Os dois amigos desconsolados com
a miséria do mundo, da qual os poetas bem conhecem, emudeceram-se, e pensativos
ficaram com palavras engasgadas. Osvaldo com espírito inconstante e paz
inquieta deu voz:
― Encontraremos o caminho e a
hora não tarda.
Osvaldo se envolveu na névoa da lembrança
e se assustou com Dodô perguntando:
― O que diria para o meu amigo
escritor, sobre convivência no casamento? Ele acha possível o casal não ter
mais afinidades físicas, e ainda existir o amor espiritual.

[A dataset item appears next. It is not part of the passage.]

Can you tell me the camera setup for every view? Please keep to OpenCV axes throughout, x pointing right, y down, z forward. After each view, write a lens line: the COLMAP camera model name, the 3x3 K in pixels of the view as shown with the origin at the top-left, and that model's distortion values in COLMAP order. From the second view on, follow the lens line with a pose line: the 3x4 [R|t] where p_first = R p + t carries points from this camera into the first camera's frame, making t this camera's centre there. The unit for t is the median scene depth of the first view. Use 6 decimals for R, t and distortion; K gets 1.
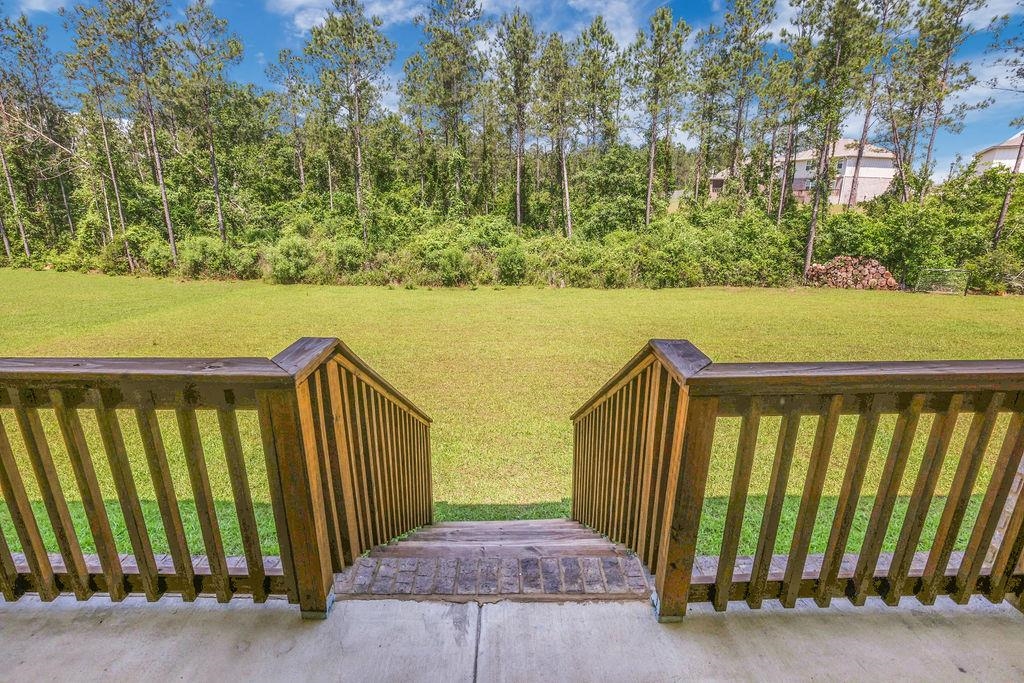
lens RADIAL K [[472.6, 0, 512.7], [0, 472.6, 333.6], [0, 0, 1]] dist [-0.037014, 0.000128]
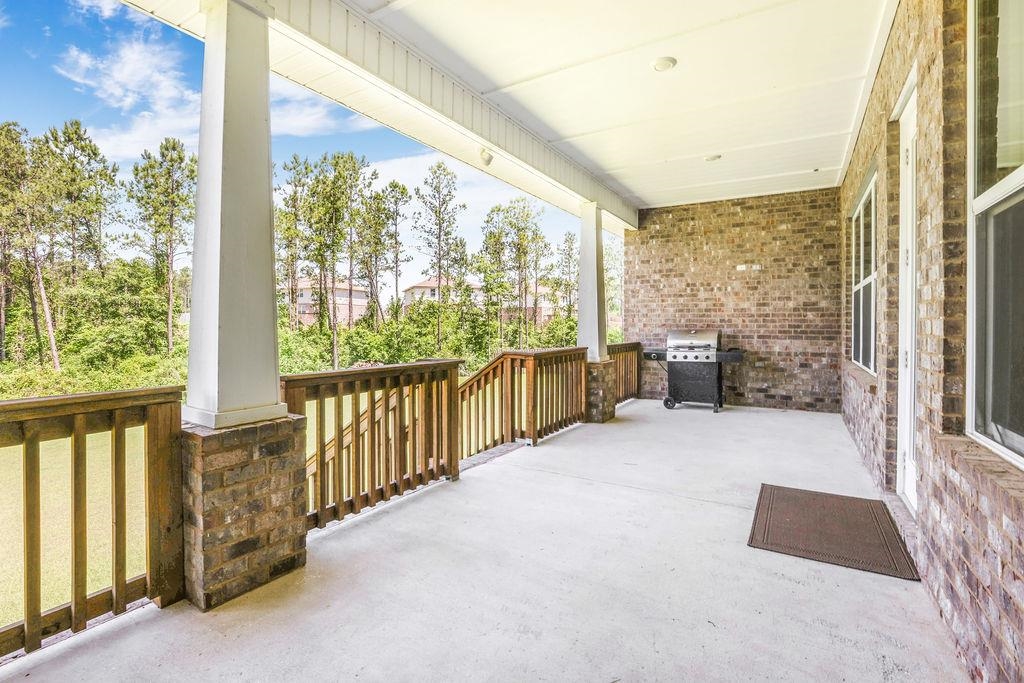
lens RADIAL K [[472.6, 0, 512.7], [0, 472.6, 333.6], [0, 0, 1]] dist [-0.037014, 0.000128]
pose [[0.527736, -0.016580, 0.849247, -0.176532], [0.234602, 0.963764, -0.126970, 0.022471], [-0.816368, 0.266242, 0.512503, -0.045736]]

― Pensei em mim também. ― Osvaldo
respondeu. ― Por que as mulheres se cansam de fazer sexo e os homens não?
― Acho que as mulheres assumem os gostos dos homens e topam fazer sexo quando eles querem e como gostam. Mas não vejo a contrapartida do lado deles ― que são a atenção carinhosa, a expressão do afeto. Parecem que só pensam “naquilo”. Esquecem que para ter o que querem, devem fazer um esforço e dar à mulher o que ela sente falta, que é carinho, atenção, afeto. A gente se esforça para agradar o companheiro, por que ele não pode se esforçar para agradar a gente? Por que o homem não enxerga que tem parcela importante para a igualdade de desejos? Assim ambos ficariam satisfeitos. O homem no estilo de pouco diálogo, dificuldade de se abrir, de expressar sensibilidade, fica preso ao seu único interesse egoísta, sexo como instinto apenas. Quais são suas conjecturas?